Consider the pupil questionnaire employed by NFER. This appears to suffer from a number of weaknesses, especially in relation to its effort to explore children’s ‘Musical enjoyment and achievement’ (Lord et al., 2013, p. 45). For example, questions about In Harmony participation are framed – far too broadly – in terms of ‘music’ (such that responses about enjoying, learning or playing music may not necessarily relate to In Harmony activities at all). Secondly, the statements against which participating children are able to register their responses in respect of ‘musical enjoyment and achievement’ appear to have been framed in an exclusively positive way (e.g., ‘I am learning a lot in music’, ‘I like playing my instrument in class’, ‘I am able to play more difficult pieces now’), while the response options to such statements – ‘Yes a lot’, ‘Yes a bit’, ‘No’, ‘Not sure’ and ‘No response’ – are also somewhat skewed towards the elicitation of agreement. The pupil questionnaire thus appears to have provided only minimal scope for children to register their disengagement/dislike and no scope at all for the elaboration of any criticisms.
It is also worth noting that children’s own words are conspicuous by their relative absence across the two NFER reports. When verbatim quotations are offered to help illuminate and substantiate key claims, the overwhelming majority issue from school heads and teachers (15 quotes), parents and grandparents (seven quotes) or else In Harmony managers and tutors (five quotes). Children’s reflections, meanwhile, are cited on just two occasions across both reports and in each case they take the form of endorsements (one in relation to music learning, another to a child’s membership of a project steering group). Such an under-representation of children’s reflections is quite surprising given that more interviews were undertaken with them (38 in total) than any other stakeholder group (22 parents, 20 heads/teachers and 12 In Harmony managers/tutors; see Lord et al., 2013, p. 47).

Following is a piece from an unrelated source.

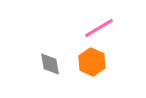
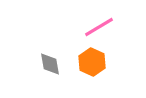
pink line: moved 1 px up
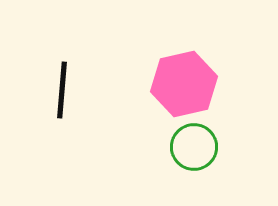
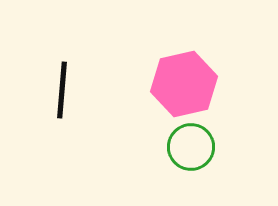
green circle: moved 3 px left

Building on these critical appraisals of Sistema evaluations, Anna Bull, Mark Taylor and I have just published a new article, also in the BJME, entitled “Who watches the watchmen? Evaluating evaluations of El Sistema.” We bring together my knowledge of the Sistema field with Mark and Anna’s expertise in quantitative and qualitative methods respectively, and look closely at evaluations of El Sistema in Venezuela and Aotearoa. We conclude that these studies display an alignment with advocacy rather than explorative research, and that evaluations should therefore be examined through a critical lens rather than their conclusions taken as given.
Something that emerges from observing a range of evaluations of El Sistema and spinoff programs is a consistent pattern of over-claiming. It is not a problem with one or two studies, an isolated or random flaw, but rather a feature of the field that has been present for over two decades, since the first evaluations of El Sistema in Venezuela in 1996 (see my recent article with Ana Lucía Frega). This suggests that there is something in the nature of the process that generates overly optimistic findings. The Sistema field has always been distinguished by idealization and hyperbolic claims, and with only a couple of exceptions, evaluations have done little to temper idealistic visions with a dose of realism. For this reason, independent critical studies are essential in order to provide some balance in the field.